Teach was awarded the 2016 Antique Grand Champion award at the Experimental Aircraft Association (EAA) AirVenture Oshkosh Air Show in Oshkosh, Wis., for the restoration of his 1935 Ryan ST aircraft. EAA AirVenture Oshkosh is an annual gathering of aviation enthusiasts with over 10,000 aircraft and 2,000 show planes.
That was not the only time Teach has brought home an EAA award for one of his airplanes. His 1953 Mooney Mite, a 1930 WACO INF, and his Pitts N8M have also received awards at Oshkosh.
Smith also took time to give background on Teach prior to discussing the Ryan ST restoration project, noting how Teach got his pilot’s license when he was 17 years old and never curbed his enthusiasm for aircraft even after his retirement.
“He retired to have more free time, and he never lost his love of airplanes,” Smith said.
Smith was there when Teach bought the Ryan ST, and he gave some background on how this aircraft was one of a kind, saying, “The Ryan Aircraft Company, when they built their first ST’s, only built five of the ST’s. After the first five, they changed the engine, they changed the design up a little bit of the fuselage, and went into full production of what became the STA and later the STM. They built a few hundred of those. Of the first five ST’s that were built, this is the only one left. The other four have been destroyed.”
Teach bought the 1935 Ryan ST in Santa Paula, Calif., where he almost flew the airplane home to Ohio, but decided against it at the advice of two aircraft engine specialists who happened to be there at the time of the sale.
“Those two gentlemen were a father and son team by the name Al and Brad Ball, owners of Antique Aero Engines at the Santa Paula, Calif.
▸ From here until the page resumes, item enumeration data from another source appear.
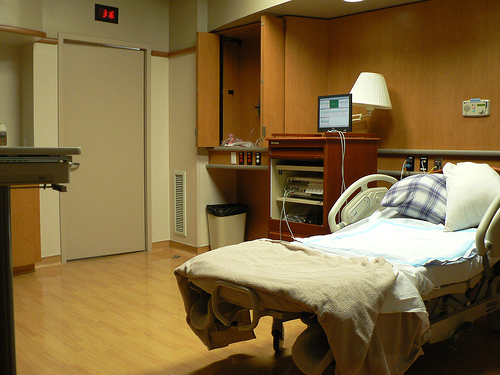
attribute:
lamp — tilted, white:
[354, 70, 389, 118]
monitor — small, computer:
[315, 97, 350, 131]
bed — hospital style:
[187, 124, 497, 351]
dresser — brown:
[267, 131, 381, 242]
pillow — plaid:
[383, 164, 440, 229]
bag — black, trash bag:
[184, 184, 244, 226]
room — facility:
[0, 2, 497, 374]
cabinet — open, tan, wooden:
[196, 14, 282, 147]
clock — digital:
[92, 2, 121, 25]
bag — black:
[204, 200, 249, 217]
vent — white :
[174, 170, 185, 237]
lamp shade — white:
[352, 70, 394, 112]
Airport, and they just so happened to be the experts on the engine that’s in this airplane,” Smith said.
That advice turned out to be good, as Teach and Smith later found out that the engine would have seized in flight.
“The airplane had previously been restored in 1992 … but never flown,” Smith said.
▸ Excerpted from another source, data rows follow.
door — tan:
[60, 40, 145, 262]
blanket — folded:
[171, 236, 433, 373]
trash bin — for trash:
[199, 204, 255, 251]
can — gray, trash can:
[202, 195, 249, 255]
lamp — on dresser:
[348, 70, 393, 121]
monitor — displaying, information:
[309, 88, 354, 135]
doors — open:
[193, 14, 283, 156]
Teach and Smith started on their own restoration of the airplane in 2006, and Smith discussed the long process of manufacturing parts — in addition to molds to make the parts — for the one-of-a-kind airplane.
Jacoby came on to help shortly after his wife Jane passed away in December 2012. Jacoby and Smith went to the same church, where Jacoby would ask Smith how the restoration was going until Smith asked for his help.
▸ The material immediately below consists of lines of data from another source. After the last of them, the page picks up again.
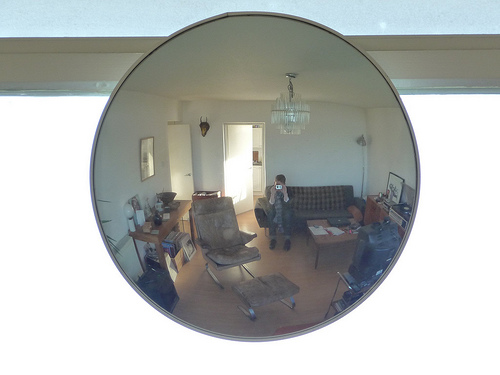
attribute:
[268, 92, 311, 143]
chandelier — large, white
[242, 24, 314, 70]
ceiling — white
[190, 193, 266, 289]
chair — brown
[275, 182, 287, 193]
camera — silver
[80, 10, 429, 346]
mirror — round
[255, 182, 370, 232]
couch — green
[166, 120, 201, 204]
door — white, large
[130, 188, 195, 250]
table — center, brown, small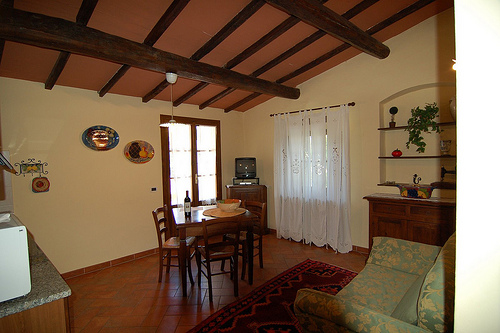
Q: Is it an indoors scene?
A: Yes, it is indoors.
“We worked hard together,” Smith said, becoming a little emotional talking about Jacoby. “He was a great addition to the team,” he said. “Bob would do just about anything I asked him to do … We just had a great time.”
At the 2015 EAA AirVenture Oshkosh Air Show, the team decided that they would get their Ryan ST restored by the next one. The 52 weeks until that point, though, left one big part of the project for them, which was creating fairings for the rudder of the airplane.
“Turns out this was the most difficult part of the project,” Smith said.
This was another part that they had to manufacture themselves, including create different sets of molds in order to make the part.
“All that hard work was worth it,” Smith said.
Teach flew the airplane for the first time after the 10-year restoration project on June 25, 2016. A month later, they were awarded the 2016 Antique Grand Champion award for that project and the final restoration of the 1935 Ryan ST.
“It was a very humbling and honoring experience,” Smith said. “That’s our story.”